### Text under study
According to GRADE and EBM methodology, here is what ideal scientific evidence would look like to definitively prove or disprove this specific claim, ordered from strongest to weakest evidence.
Randomized Controlled Trial (RCT) with hormonal suppression
In healthy adult males and females, compare muscle hypertrophy after identical resistance training protocols under two conditions: (1) normal hormonal response, and (2) pharmacological suppression of acute testosterone, GH, and IGF-1 surges (e.g., using GnRH antagonists, somatostatin analogs, and IGF-1 binding protein infusions). Measure muscle cross-sectional area via MRI at baseline and after 8–12 weeks. If hypertrophy is identical between groups, it supports the claim. Longitudinal cohort with hormonal response stratification
Track 100 healthy adults undergoing 12 weeks of standardized resistance training; measure acute post-exercise hormone spikes (testosterone, GH, IGF-1) via serial blood sampling after each session; group participants into quartiles based on magnitude of hormone response; compare final muscle hypertrophy (via DEXA or MRI) across quartiles. If no difference in hypertrophy exists between high- and low-hormone responders, it supports the claim. Hormone infusion study with fixed training load
Administer exogenous testosterone, GH, and IGF-1 infusions to healthy adults during rest (no exercise) to mimic the acute post-exercise spike profile; compare muscle hypertrophy in this group to a control group receiving saline infusions, both groups performing identical resistance training. If hypertrophy is identical, it suggests the acute hormone surge is not necessary for the hypertrophic response. Genetic knockout model in humans (natural variants)

### Dataset entries

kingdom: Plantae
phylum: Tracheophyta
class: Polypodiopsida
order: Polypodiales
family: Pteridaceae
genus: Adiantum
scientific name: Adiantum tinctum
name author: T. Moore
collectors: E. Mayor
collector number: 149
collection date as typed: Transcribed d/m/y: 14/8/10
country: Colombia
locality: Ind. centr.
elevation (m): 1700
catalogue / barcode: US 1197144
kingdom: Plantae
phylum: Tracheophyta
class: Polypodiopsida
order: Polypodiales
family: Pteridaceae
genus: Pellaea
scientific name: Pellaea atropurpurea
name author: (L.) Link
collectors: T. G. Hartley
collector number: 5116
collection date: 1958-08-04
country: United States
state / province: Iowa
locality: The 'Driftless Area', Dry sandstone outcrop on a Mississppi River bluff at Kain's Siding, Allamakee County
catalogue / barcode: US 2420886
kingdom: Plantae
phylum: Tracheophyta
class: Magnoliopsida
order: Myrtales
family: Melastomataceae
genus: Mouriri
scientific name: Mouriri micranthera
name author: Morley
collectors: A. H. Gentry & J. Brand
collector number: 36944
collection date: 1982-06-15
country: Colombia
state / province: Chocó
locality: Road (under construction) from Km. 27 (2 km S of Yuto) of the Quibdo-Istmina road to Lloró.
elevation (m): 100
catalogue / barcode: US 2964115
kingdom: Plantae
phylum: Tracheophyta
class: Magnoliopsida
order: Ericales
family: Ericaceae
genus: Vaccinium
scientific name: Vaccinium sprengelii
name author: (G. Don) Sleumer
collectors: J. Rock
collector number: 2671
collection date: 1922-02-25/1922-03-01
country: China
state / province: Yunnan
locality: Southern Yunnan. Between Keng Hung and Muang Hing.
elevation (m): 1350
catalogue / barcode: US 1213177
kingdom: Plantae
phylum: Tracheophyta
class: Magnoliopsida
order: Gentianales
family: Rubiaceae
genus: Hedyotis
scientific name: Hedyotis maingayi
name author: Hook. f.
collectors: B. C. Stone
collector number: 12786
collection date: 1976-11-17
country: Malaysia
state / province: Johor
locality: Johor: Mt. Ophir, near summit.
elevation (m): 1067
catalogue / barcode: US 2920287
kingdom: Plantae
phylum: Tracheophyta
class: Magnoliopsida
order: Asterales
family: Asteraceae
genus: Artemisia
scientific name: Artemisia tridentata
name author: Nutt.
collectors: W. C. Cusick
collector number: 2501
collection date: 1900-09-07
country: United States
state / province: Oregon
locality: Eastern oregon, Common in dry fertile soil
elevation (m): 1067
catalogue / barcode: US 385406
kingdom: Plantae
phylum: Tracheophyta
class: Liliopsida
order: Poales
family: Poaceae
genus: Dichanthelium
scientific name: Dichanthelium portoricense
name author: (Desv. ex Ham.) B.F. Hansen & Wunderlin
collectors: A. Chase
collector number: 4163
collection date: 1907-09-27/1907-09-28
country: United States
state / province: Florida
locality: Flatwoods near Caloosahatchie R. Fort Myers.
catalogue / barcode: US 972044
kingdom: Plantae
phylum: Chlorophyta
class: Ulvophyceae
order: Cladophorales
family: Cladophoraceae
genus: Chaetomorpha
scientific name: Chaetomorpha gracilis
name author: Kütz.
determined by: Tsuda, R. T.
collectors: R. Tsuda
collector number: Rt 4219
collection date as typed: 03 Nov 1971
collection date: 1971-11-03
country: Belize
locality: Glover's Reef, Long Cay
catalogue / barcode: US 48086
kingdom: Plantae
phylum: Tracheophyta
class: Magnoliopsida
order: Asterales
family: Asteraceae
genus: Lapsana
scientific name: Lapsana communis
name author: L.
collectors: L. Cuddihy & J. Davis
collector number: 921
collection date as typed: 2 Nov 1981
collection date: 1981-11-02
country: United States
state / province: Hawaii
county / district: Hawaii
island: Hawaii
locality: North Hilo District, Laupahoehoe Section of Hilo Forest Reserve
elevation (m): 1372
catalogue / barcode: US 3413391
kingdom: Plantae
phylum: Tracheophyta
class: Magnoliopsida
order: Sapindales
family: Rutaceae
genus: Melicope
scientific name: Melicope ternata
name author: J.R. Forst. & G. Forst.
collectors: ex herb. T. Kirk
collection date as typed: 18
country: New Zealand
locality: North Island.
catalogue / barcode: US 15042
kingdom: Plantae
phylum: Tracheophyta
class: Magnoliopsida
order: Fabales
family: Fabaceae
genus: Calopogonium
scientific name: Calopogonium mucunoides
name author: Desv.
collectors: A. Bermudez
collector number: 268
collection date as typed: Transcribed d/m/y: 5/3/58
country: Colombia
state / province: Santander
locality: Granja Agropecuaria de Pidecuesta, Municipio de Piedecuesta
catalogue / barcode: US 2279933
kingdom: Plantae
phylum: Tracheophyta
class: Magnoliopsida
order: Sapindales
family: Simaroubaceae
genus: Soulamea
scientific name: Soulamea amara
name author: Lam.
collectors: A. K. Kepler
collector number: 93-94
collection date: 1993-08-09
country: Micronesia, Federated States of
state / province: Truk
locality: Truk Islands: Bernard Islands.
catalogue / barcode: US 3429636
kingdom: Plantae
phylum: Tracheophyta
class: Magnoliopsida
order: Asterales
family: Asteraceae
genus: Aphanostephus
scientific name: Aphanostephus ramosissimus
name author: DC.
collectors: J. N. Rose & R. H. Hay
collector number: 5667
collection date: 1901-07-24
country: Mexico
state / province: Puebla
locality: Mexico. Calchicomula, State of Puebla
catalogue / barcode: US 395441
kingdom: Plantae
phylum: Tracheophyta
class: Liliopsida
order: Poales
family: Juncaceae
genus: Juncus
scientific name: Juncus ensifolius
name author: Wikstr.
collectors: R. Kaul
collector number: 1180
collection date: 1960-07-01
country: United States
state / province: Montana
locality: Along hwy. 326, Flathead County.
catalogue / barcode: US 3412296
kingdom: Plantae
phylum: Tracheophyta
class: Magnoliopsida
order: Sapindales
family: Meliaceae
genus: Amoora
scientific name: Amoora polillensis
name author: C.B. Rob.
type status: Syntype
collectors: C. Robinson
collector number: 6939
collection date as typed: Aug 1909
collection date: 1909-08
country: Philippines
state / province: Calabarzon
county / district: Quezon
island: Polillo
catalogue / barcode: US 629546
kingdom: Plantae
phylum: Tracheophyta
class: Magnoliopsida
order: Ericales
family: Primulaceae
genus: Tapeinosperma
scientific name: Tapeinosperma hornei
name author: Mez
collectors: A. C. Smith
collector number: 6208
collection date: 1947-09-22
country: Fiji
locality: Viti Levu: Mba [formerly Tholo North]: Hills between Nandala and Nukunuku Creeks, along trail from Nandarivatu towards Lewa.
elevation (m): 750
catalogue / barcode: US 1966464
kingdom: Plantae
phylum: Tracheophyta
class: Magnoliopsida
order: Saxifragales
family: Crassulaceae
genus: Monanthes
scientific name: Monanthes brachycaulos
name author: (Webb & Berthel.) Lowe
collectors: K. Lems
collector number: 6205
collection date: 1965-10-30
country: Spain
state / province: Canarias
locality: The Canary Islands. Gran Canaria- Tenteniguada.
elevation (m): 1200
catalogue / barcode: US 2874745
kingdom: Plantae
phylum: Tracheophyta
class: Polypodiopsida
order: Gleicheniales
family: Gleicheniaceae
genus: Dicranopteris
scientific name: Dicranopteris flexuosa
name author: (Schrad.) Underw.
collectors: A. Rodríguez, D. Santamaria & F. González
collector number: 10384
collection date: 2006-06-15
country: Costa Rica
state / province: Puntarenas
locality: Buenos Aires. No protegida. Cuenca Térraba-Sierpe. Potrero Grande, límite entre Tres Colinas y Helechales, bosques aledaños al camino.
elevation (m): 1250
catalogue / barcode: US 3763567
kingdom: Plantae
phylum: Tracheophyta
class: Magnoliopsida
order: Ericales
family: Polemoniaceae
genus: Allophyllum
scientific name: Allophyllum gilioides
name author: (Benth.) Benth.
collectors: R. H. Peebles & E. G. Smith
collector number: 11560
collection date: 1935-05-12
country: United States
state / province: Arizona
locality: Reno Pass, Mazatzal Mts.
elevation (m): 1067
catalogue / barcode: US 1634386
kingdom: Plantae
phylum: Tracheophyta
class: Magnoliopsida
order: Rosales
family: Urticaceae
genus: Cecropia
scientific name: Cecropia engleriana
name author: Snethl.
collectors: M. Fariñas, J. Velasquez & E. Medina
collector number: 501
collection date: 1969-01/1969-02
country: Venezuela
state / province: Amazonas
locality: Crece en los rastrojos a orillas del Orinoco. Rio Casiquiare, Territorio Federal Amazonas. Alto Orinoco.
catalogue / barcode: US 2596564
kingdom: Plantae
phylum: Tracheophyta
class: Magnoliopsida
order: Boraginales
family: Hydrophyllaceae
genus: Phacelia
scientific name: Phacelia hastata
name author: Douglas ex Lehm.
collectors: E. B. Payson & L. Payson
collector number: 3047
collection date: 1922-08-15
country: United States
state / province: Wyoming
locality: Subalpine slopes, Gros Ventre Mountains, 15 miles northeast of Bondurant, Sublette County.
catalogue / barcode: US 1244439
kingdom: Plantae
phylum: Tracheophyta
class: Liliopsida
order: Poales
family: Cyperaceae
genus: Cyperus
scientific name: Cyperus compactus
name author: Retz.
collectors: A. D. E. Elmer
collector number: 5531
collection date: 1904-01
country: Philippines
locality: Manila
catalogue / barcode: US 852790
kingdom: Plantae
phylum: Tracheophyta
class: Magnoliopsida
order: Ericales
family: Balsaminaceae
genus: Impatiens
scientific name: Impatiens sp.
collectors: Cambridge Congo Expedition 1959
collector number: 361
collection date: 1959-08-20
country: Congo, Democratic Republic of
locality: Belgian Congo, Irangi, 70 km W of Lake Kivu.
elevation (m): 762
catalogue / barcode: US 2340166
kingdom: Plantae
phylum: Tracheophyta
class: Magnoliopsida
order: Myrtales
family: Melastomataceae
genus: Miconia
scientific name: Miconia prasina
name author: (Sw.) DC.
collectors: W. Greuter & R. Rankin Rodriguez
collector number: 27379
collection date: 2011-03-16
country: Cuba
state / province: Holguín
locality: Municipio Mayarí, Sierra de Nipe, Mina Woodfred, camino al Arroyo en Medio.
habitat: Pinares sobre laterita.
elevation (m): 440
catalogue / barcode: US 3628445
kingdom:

### Task objective
Reproduce the passage of the text on muscle-growth evidence from "According to GRADE" up to and including "to weakest evidence.".

### Written response
According to GRADE and EBM methodology, here is what ideal scientific evidence would look like to definitively prove or disprove this specific claim, ordered from strongest to weakest evidence.